Bitcoin prices fell by some 4% Thursday after U.S. Securities and Exchange Commission Chairman Jay Clayton warned investors to approach cryptocurrency markets with caution and said his agency was pursing some market participants for violating federal securities law.
"It is clear that many ... participating in the cryptocurrency-related investment markets are not following [secutities] laws," Clayton said in a statement posted on the agency's Web site. "The SEC and state securities regulators are pursuing violations, but [we] caution you that, if you lose money, there is a substantial risk that our efforts will not result in a recovery of your investment."
Clayton added that while cryptocurrencies are "touted as replacements for traditional currencies, [they] lack many important characteristics of traditional currencies, including sovereign backing and responsibility, and now are being promoted more as investment opportunities than efficient mediums for exchange."
Following Clayton's remarks, bitcoin was trading some 4% lower at $14,538 on the bitsmap exchange in Luxembourg, which feeds prices into the CBOE bitcoin futures contract.

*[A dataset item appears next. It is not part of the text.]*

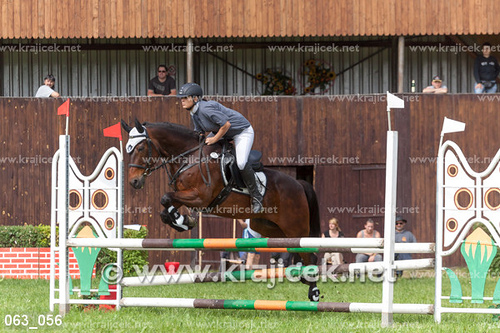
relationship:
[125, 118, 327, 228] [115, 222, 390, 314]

The SEC chief's criticisms echo views expressed late last month by European Central Bank Executive Board member Yves Mersch, who told Germany's Borsen-Zeitung newspaper that the current cyrptocurrency craze could present risk to broader global financial stability.
"Of course, individual investors are free to gamble," Mersch told the financial daily. "However, if something goes wrong, they should not come to us and say we should have outlawed it and protected them from themselves."
The ECB member also warned of other cryptocurrency risks, saying:
- "There are now banks which hold positions in bitcoin. It is a matter for the supervisors to judge how big the risks are."
- "What concerns me most is when financial market infrastructures such as stock exchanges enter this business. That poses a major threat to financial stability."